Aber das ist nur ein Teil der Erklärung. Die Neutralität ist tief in der österreichischen Identität verankert. Wie Deutschland war Österreich nach 1945 von den Alliierten besetzt und in Besatzungszonen unterteilt, galt aber als „befreites“ Land. Der Status des Staates blieb lange unklar, aber es war das politische Ziel der großen Parteien, die volle Souveränität zu erlangen. Nach Stalins Tod wollte die Sowjetunion unter Nikita Chruschtschow innenpolitische und außenpolitische Signale einer „Tauwetterpolitik“ aussenden – die Moskauer Führung entschied sich dafür, dass Österreich dieses Geschenk in der Außenpolitik sein sollte.
Nach dem Zweiten Weltkrieg: Souveränität für Neutralität
Heute weiß man, dass die Sowjetunion bereits entschlossen war, Österreich die Souveränität im Austausch für Neutralität zu schenken. Als jedoch 1954 und 1955 mehrere österreichische Delegationen nach Moskau fuhren, um über ein Ende der seit 1945 währenden Besatzung und über einen Staatsvertrag zu verhandeln, wussten sie davon nichts und so mancher Beobachter hatte Zweifel, ob die Delegationen lebend zurückkommen würden. Die österreichische Neutralität ist deshalb im kollektiven Gedächtnis mit dem Wiedererlangen der „Freiheit“ verbunden, aber auch mit klugem, geschickten Regierungshandeln der damaligen ÖVP-SPÖ-Koalition.
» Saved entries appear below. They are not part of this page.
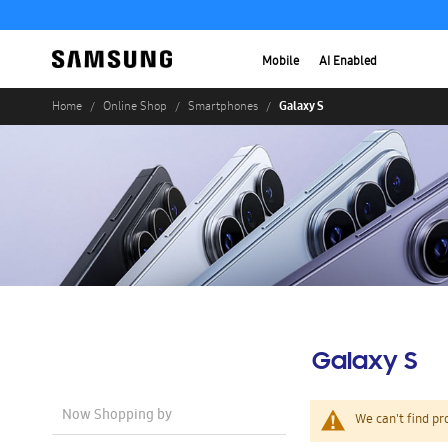
Mobile
AI Enabled
Galaxy S
Home
Online Shop
Smartphones
Galaxy S
Now Shopping by
We can't find pr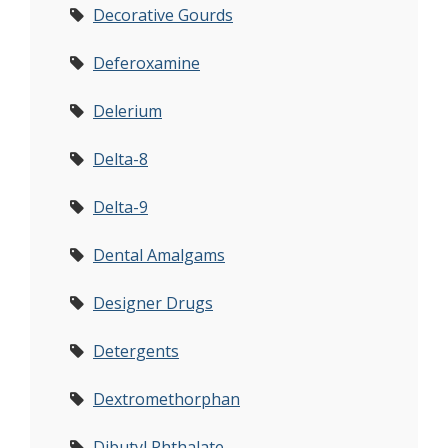
Decorative Gourds
Deferoxamine
Delerium
Delta-8
Delta-9
Dental Amalgams
Designer Drugs
Detergents
Dextromethorphan
Dibutyl Phthalate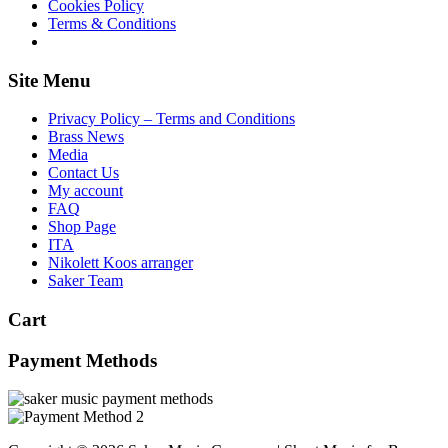
Cookies Policy
Terms & Conditions
Site Menu
Privacy Policy – Terms and Conditions
Brass News
Media
Contact Us
My account
FAQ
Shop Page
ITA
Nikolett Koos arranger
Saker Team
Cart
Payment Methods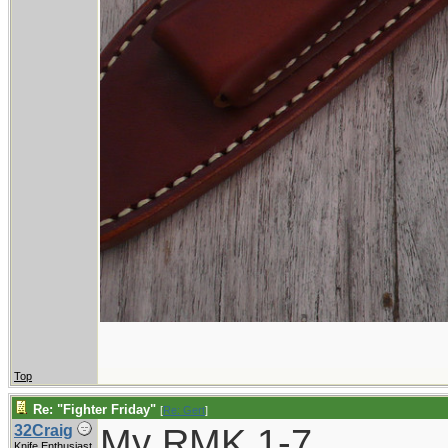
Top
Re: "Fighter Friday"
[
Re: Gert
]
My RMK 1-7
32Craig
Knife Enthusiast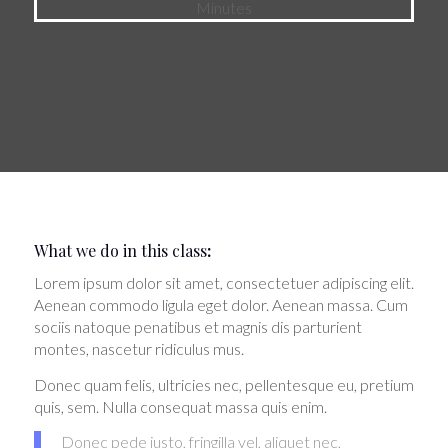
Minutes
What we do in this class
:
Lorem ipsum dolor sit amet, consectetuer adipiscing elit.
Aenean commodo ligula eget dolor. Aenean massa. Cum
sociis natoque penatibus et magnis dis parturient
montes, nascetur ridiculus mus.
Donec quam felis, ultricies nec, pellentesque eu, pretium
quis, sem. Nulla consequat massa quis enim.
Donec pede justo, fringilla vel, aliquet nec,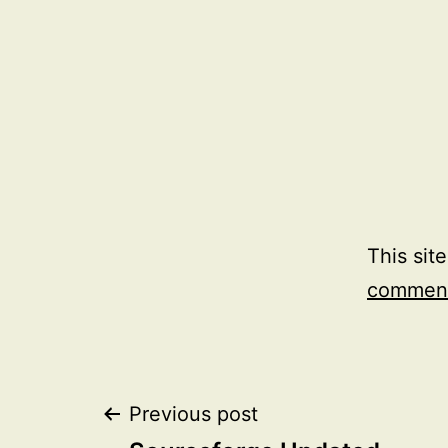
This sit
comment
Post
Previous post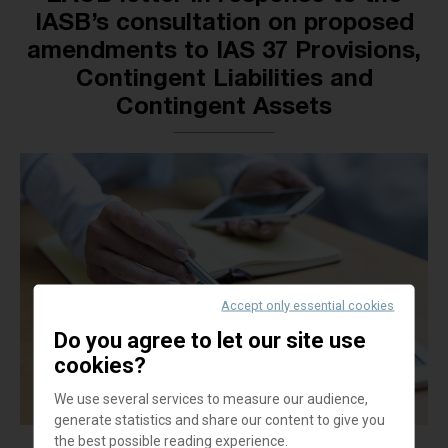
IASB’s consultation on proposed
amendments to IAS 37 Provisions,
Contingent Liabilities and
Contingent Assets
Accept only essential cookies
Do you agree to let our site use
cookies?
We use several services to measure our audience,
generate statistics and share our content to give you
the best possible reading experience.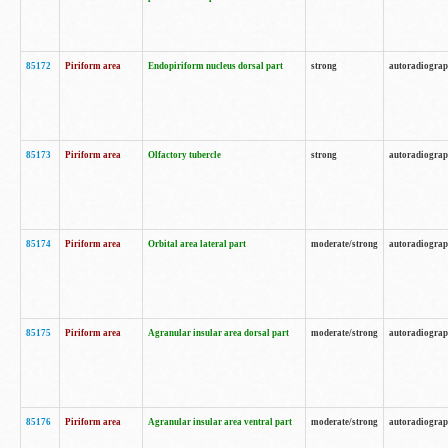
85172
Piriform area
Endopiriform nucleus dorsal part
strong
autoradiogra
85173
Piriform area
Olfactory tubercle
strong
autoradiogra
85174
Piriform area
Orbital area lateral part
moderate/strong
autoradiogra
85175
Piriform area
Agranular insular area dorsal part
moderate/strong
autoradiogra
85176
Piriform area
Agranular insular area ventral part
moderate/strong
autoradiogra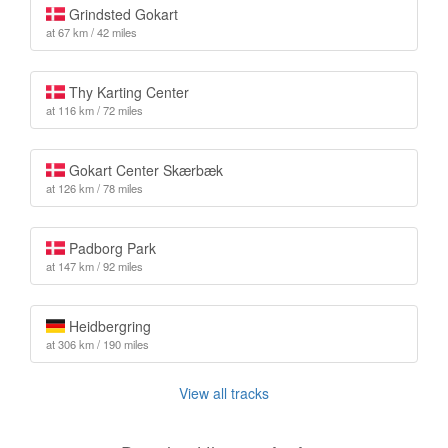
Grindsted Gokart
at 67 km / 42 miles
Thy Karting Center
at 116 km / 72 miles
Gokart Center Skærbæk
at 126 km / 78 miles
Padborg Park
at 147 km / 92 miles
Heidbergring
at 306 km / 190 miles
View all tracks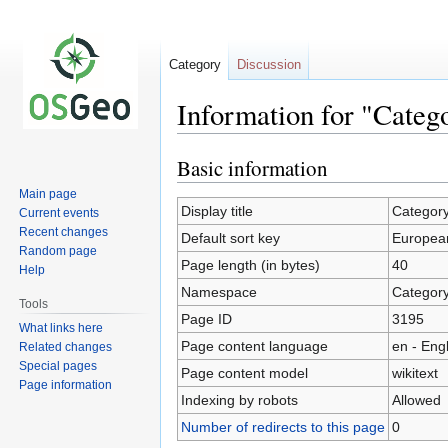
Category
Discussion
Information for "Cate
Basic information
Jump
Jump
to
to
Main page
navigation
search
Display title
Categor
Current events
Recent changes
Default sort key
Europea
Random page
Page length (in bytes)
40
Help
Namespace
Categor
Tools
Page ID
3195
What links here
Page content language
en - Eng
Related changes
Special pages
Page content model
wikitext
Page information
Indexing by robots
Allowed
Number of redirects to this page
0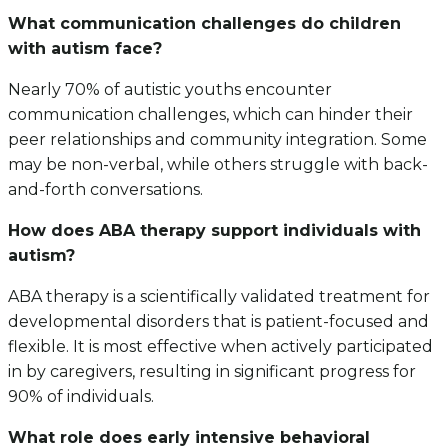
What communication challenges do children
with autism face?
Nearly 70% of autistic youths encounter
communication challenges, which can hinder their
peer relationships and community integration. Some
may be non-verbal, while others struggle with back-
and-forth conversations.
How does ABA therapy support individuals with
autism?
ABA therapy is a scientifically validated treatment for
developmental disorders that is patient-focused and
flexible. It is most effective when actively participated
in by caregivers, resulting in significant progress for
90% of individuals.
What role does early intensive behavioral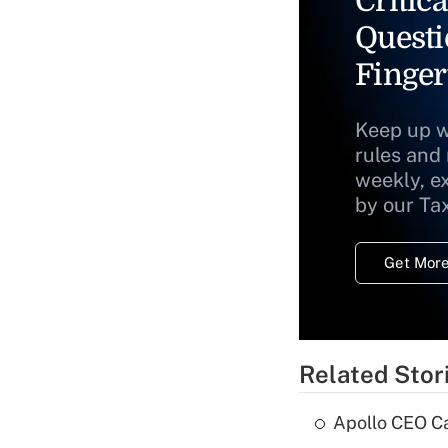
Critica
Questi
Finger
Keep up w
rules and
weekly, e
by our Ta
Get More
Related Stor
Apollo CEO Ca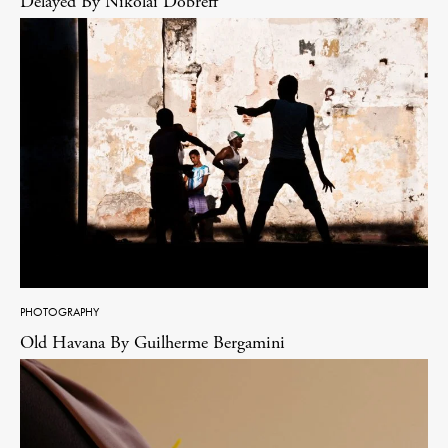
Delayed By Nikolai Dobreff
PHOTOGRAPHY
Old Havana By Guilherme Bergamini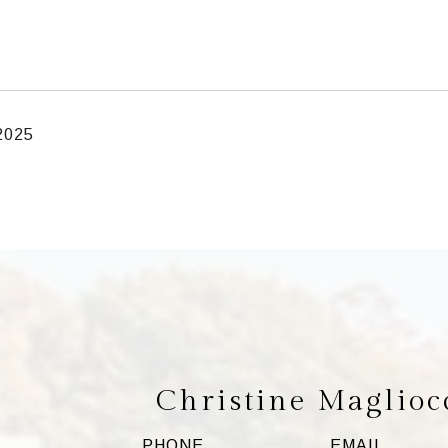
 2025
Christine Maglioc
PHONE
EMAIL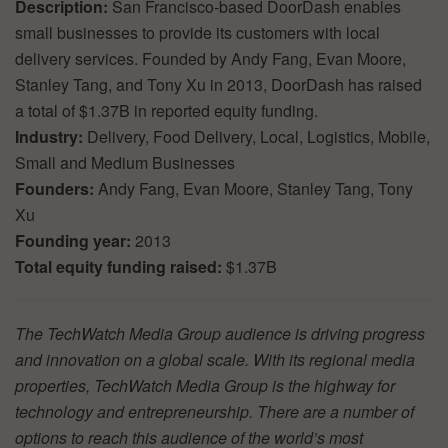
Description:
San Francisco-based DoorDash enables
small businesses to provide its customers with local
delivery services. Founded by Andy Fang, Evan Moore,
Stanley Tang, and Tony Xu in 2013, DoorDash has raised
a total of $1.37B in reported equity funding.
Industry:
Delivery, Food Delivery, Local, Logistics, Mobile,
Small and Medium Businesses
Founders:
Andy Fang, Evan Moore, Stanley Tang, Tony
Xu
Founding year:
2013
Total equity funding raised:
$1.37B
The TechWatch Media Group audience is driving progress
and innovation on a global scale. With its regional media
properties, TechWatch Media Group is the highway for
technology and entrepreneurship. There are a number of
options to reach this audience of the world’s most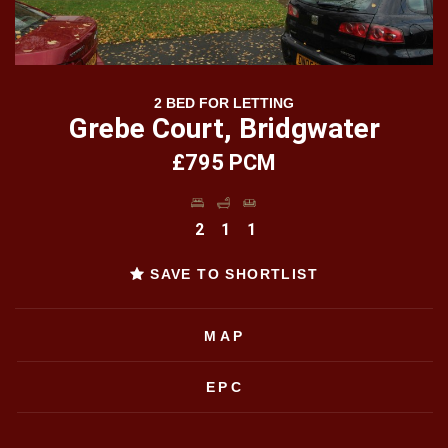
2 BED FOR LETTING
Grebe Court, Bridgwater
£795 PCM
2
1
1
SAVE TO SHORTLIST
MAP
EPC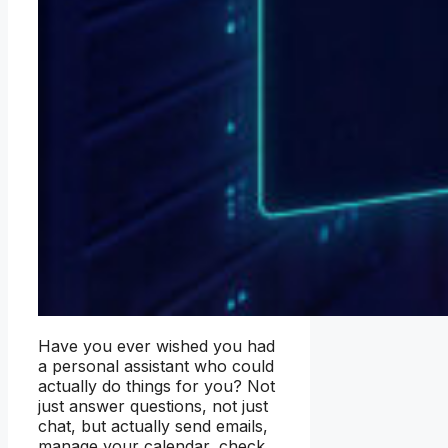
Have you ever wished you had
a personal assistant who could
actually do things for you? Not
just answer questions, not just
chat, but actually send emails,
manage your calendar, check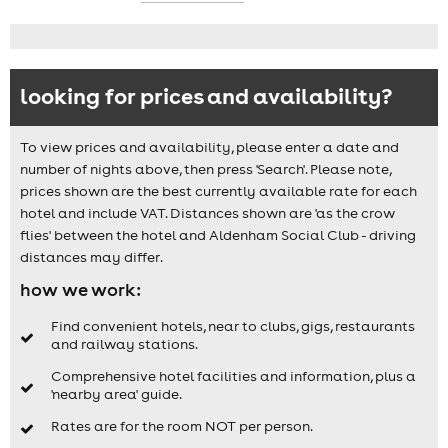
looking for prices and availability?
To view prices and availability, please enter a date and
number of nights above, then press 'Search'. Please note,
prices shown are the best currently available rate for each
hotel and include VAT. Distances shown are 'as the crow
flies' between the hotel and Aldenham Social Club - driving
distances may differ.
how we work:
Find convenient hotels, near to clubs, gigs, restaurants
and railway stations.
Comprehensive hotel facilities and information, plus a
'nearby area' guide.
Rates are for the room NOT per person.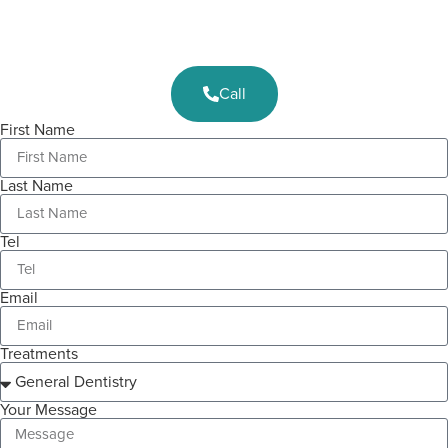
Call
First Name
Last Name
Tel
Email
Treatments
Your Message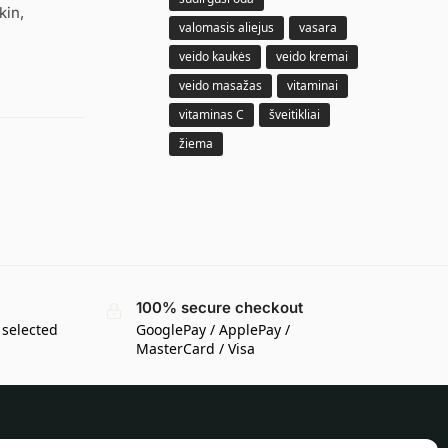
kin,
valomasis aliejus
vasara
veido kaukės
veido kremai
veido masažas
vitaminai
vitaminas C
šveitikliai
žiema
100% secure checkout
 selected
GooglePay / ApplePay /
MasterCard / Visa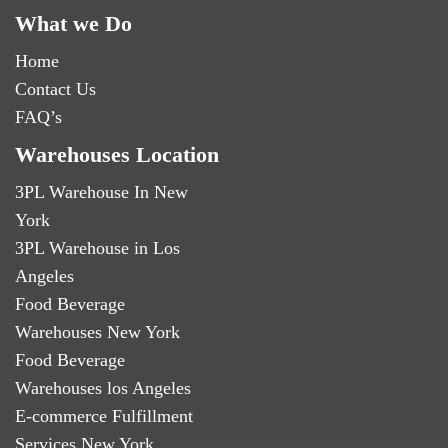
What we Do
Home
Contact Us
FAQ’s
Warehouses Location
3PL Warehouse In New
York
3PL Warehouse in Los
Angeles
Food Beverage
Warehouses New York
Food Beverage
Warehouses los Angeles
E-commerce Fulfillment
Services New York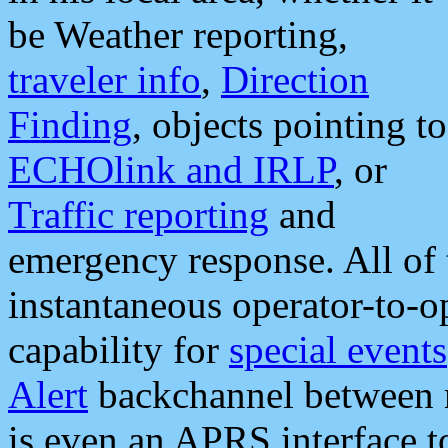
be Weather reporting,
traveler info
,
Direction
Finding
, objects pointing to
ECHOlink and IRLP
, or
Traffic reporting
and
emergency response. All of 
instantaneous operator-to-
capability for
special events
Alert
backchannel between m
is even an APRS interface 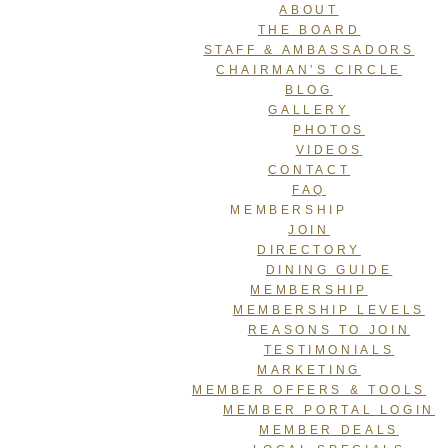
ABOUT
THE BOARD
STAFF & AMBASSADORS
CHAIRMAN’S CIRCLE
BLOG
GALLERY
PHOTOS
VIDEOS
CONTACT
FAQ
MEMBERSHIP
JOIN
DIRECTORY
DINING GUIDE
MEMBERSHIP
MEMBERSHIP LEVELS
REASONS TO JOIN
TESTIMONIALS
MARKETING
MEMBER OFFERS & TOOLS
MEMBER PORTAL LOGIN
MEMBER DEALS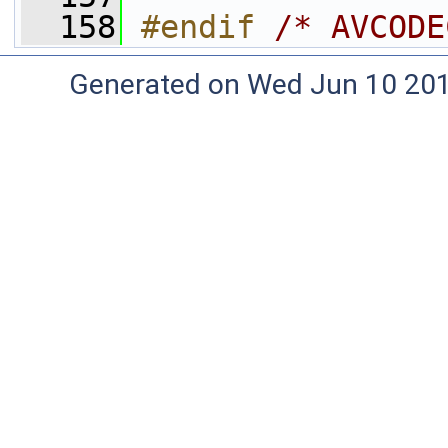
  158
#endif 
/* AVCODE
Generated on Wed Jun 10 20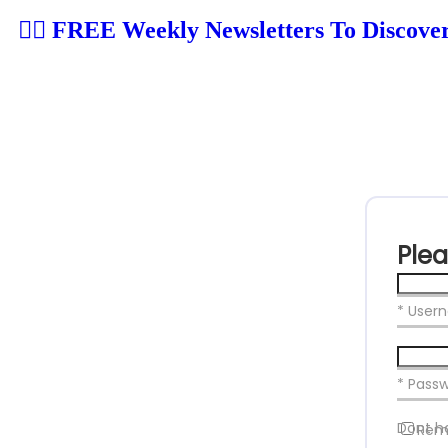
👉🏼 FREE Weekly Newsletters To Discove
Plea
* User
* Pass
Dont h
Rem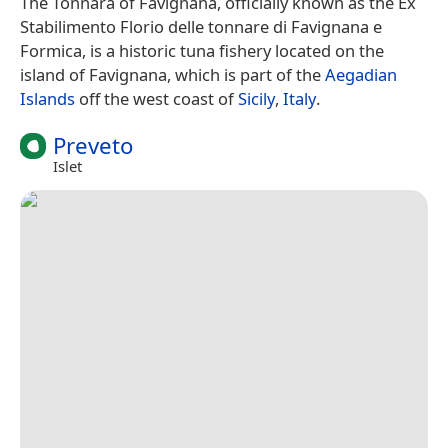
The Tonnara of Favignana, officially known as the Ex
Stabilimento Florio delle tonnare di Favignana e
Formica, is a historic tuna fishery located on the
island of Favignana, which is part of the
Aegadian
Islands
off the west coast of
Sicily
,
Italy
.
Preveto
Islet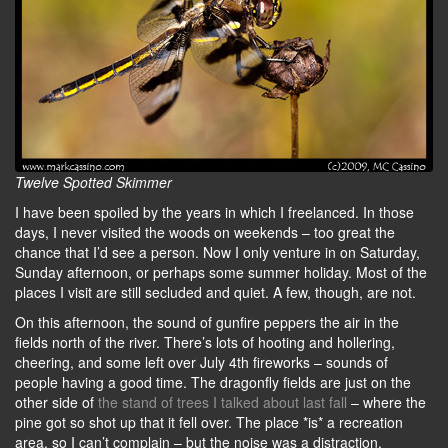
Twelve Spotted Skimmer
I have been spoiled by the years in which I freelanced. In those
days, I never visited the woods on weekends – too great the
chance that I’d see a person. Now I only venture in on Saturday,
Sunday afternoon, or perhaps some summer holiday. Most of the
places I visit are still secluded and quiet. A few, though, are not.
On this afternoon, the sound of gunfire peppers the air in the
fields north of the river. There’s lots of hooting and hollering,
cheering, and some left over July 4th fireworks – sounds of
people having a good time. The dragonfly fields are just on the
other side of
the stand of trees I talked about last fall
– where the
pine got so shot up that it fell over. The place *is* a recreation
area, so I can’t complain – but the noise was a distraction.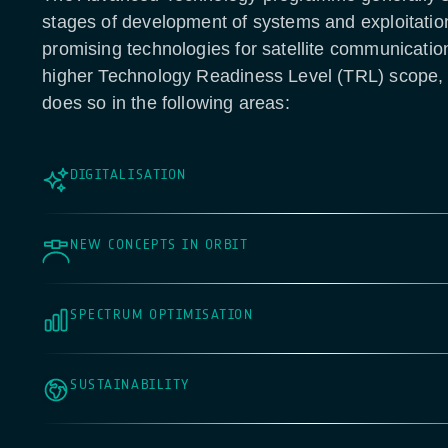
stages of development of systems and exploitatio
promising technologies for satellite communicatio
higher Technology Readiness Level (TRL) scope
does so in the following areas:
DIGITALISATION
NEW CONCEPTS IN ORBIT
SPECTRUM OPTIMISATION
SUSTAINABILITY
Über die Jahrzehnte wurde der Geist der Neutralität dann zu so etwas wie einer nationalen „Zivilreligion“. Einige wichtige Begegnungen zwischen den Supermächten fanden auf dem neutralen Territorium Österreichs statt, etwa 1961 das Treffen von John F. Kennedy und Nikita Chruschtschow, das allerdings die Kuba-Krise im darauffolgenden Jahr nicht verhinderte. Auch haben einige UN-Institutionen genau wie die OSZE hier ihren Sitz. Das Land sieht sich in der Rolle des Friedensstifters und Vermittlers. So reiste Bundeskanzler Nehammer im April erst in die Ukraine und dann als erster westlicher Staatschef seit Kriegsbeginn nach Russland zu Putin – wobei die Vergangenheit etwas verklärt wird. Heute ist man jedenfalls parteiübergreifend stolz auf die eigenständige Außenpolitik des einstigen sozialdemokratischen Bundeskanzlers Bruno Kreisky, der für Österreich in Moskau die Souveränität mitverhandelte und von 1970 bis 1983 das Land regierte.
Eine obskure Kehrseite
Diese „politische Emotionalität der Neutralität“ hat ihre sympathischen Seiten – „Dialog statt Gewalt“, „Friede statt Krieg“, „große Aufgabe für die Kleinen“ –, aber auch ihre obskure Kehrseite. In Österreich neigt man dazu, sich die Welt so herzurichten, dass alle Katzen quasi grau sind, man unparteiisch zwischen den bösen Amerikaner*innen und dem bösen Putin steht. Heute ist der Neutralismus von moralisch dubiosem Appeasement-Geist mit bloßem Auge kaum mehr zu unterscheiden. War die Neutralitätspolitik unter Kreisky noch internationalistisch interpretiert, wurde sie immer mehr zum Gemüt der Hinterwäldlerei. Frei nach dem Motto: Wenn wir uns nur hinter dem nächsten Baum verstecken, wird uns keiner sehen und dann kann uns nichts passieren. So in etwa lautet, nur wenig sarkastisch überspitzt, heute die sicherheitspolitische „Idee“ fast aller österreichischer Parteien.
Real ist die Neutralität natürlich längst ausgehöhlt. Als Mitgliedsstaat der Europäischen Union ist eine unabhängige Außenpolitik kaum möglich und nicht einmal erstrebenswert. In die gemeinsame Sicherheitspolitik der EU ist das Land sowieso eingebunden. Jüngst gaben die NATO-Mitgliedsländer innerhalb der Europäischen Union eine Beistandserklärung gegenüber den neutralen Mitgliedern ab. Früher hatte Österreich vielleicht so etwas wie eine „Neutralitätspolitik“. Heute ist es „neutral, aber ohne Politik“.